- [ACTIVITY] A precise reproduction of every record below is needed, minus the pictures.

- [GIVEN RECORDS]
* * * *

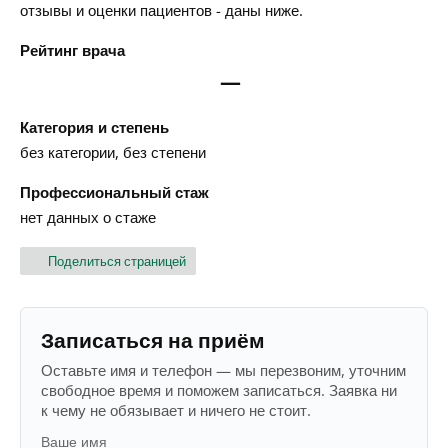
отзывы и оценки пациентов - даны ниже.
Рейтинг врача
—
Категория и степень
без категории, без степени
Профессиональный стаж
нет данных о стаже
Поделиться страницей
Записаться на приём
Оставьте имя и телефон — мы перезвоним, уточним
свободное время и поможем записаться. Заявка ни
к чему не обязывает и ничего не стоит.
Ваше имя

* * * *

- [FINISHED EXERCISE]
отзывы и оценки пациентов - даны ниже.
Рейтинг врача
—
Категория и степень
без категории, без степени
Профессиональный стаж
нет данных о стаже
Поделиться страницей
Записаться на приём
Оставьте имя и телефон — мы перезвоним, уточним
свободное время и поможем записаться. Заявка ни
к чему не обязывает и ничего не стоит.
Ваше имя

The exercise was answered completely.